→ **Brief**
Omit every picture and output the rest of the records exactly as they are.

Segment Start: Supplied information

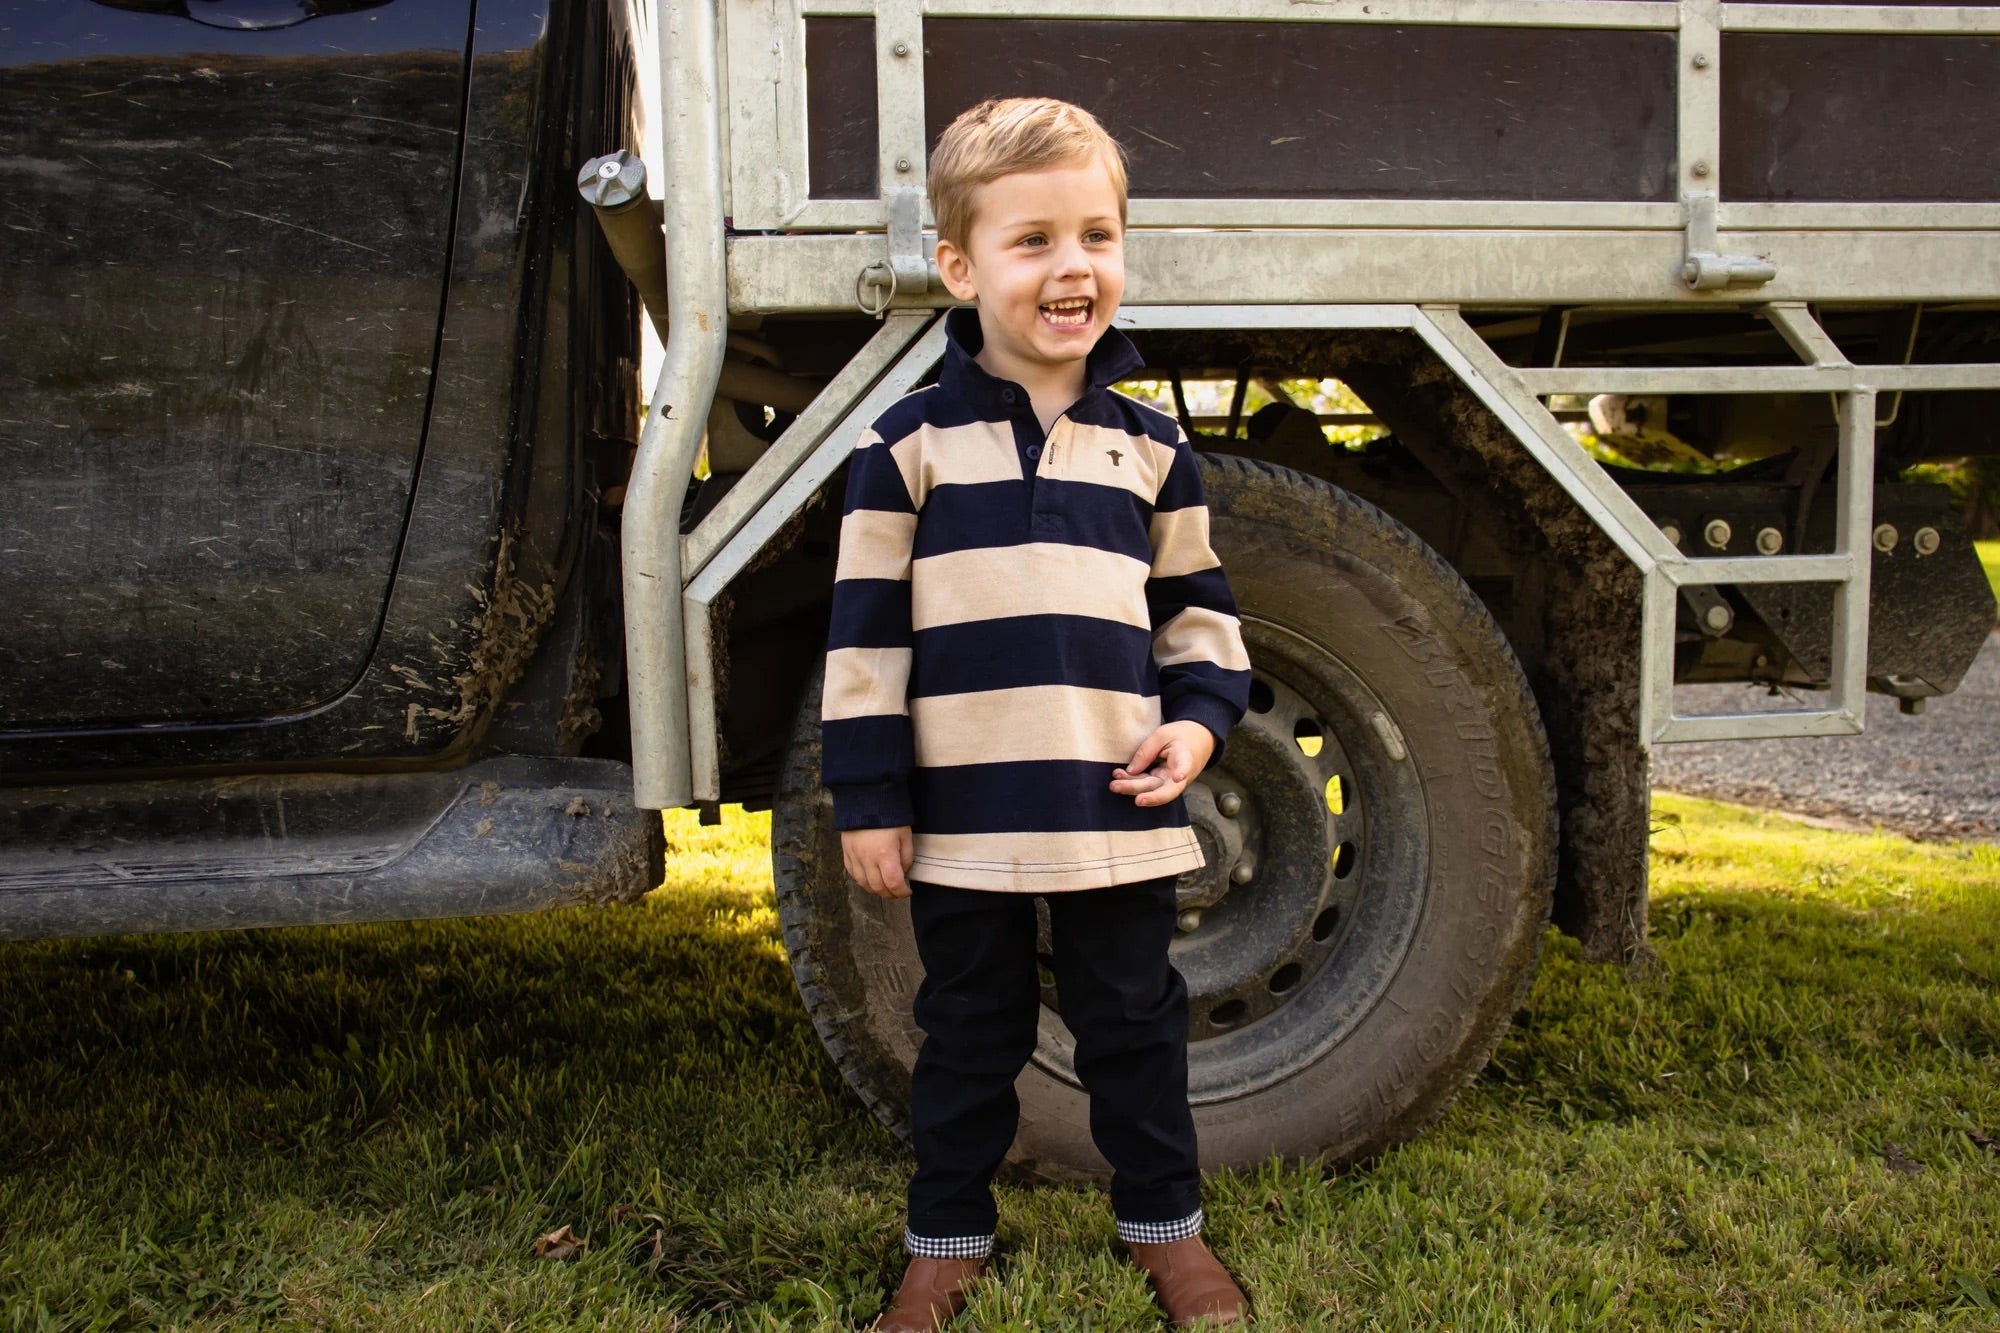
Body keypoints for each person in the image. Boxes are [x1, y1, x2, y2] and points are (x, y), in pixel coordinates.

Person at [819, 96, 1254, 1332]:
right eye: (1032, 242)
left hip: (1114, 809)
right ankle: (944, 1241)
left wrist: (1201, 723)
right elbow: (862, 641)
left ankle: (1167, 1232)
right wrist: (869, 801)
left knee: (1131, 1026)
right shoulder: (904, 448)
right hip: (964, 820)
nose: (1073, 268)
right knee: (966, 1034)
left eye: (1096, 236)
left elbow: (1199, 619)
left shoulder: (1153, 450)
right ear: (957, 267)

Segment End: Supplied information

→ **Response for this exercise**
Body keypoints for each person in the image. Boxes are [x1, y1, x2, y2] and points are (x, y), in pixel coordinates.

Person at [819, 96, 1254, 1332]:
right eye: (1032, 242)
left hip: (1114, 809)
right ankle: (944, 1241)
left wrist: (1201, 723)
right elbow: (862, 641)
left ankle: (1167, 1232)
right wrist: (869, 801)
left knee: (1131, 1026)
right shoulder: (904, 448)
right hip: (964, 820)
nose: (1073, 268)
right knee: (966, 1034)
left eye: (1096, 236)
left elbow: (1199, 619)
left shoulder: (1153, 450)
right ear: (957, 267)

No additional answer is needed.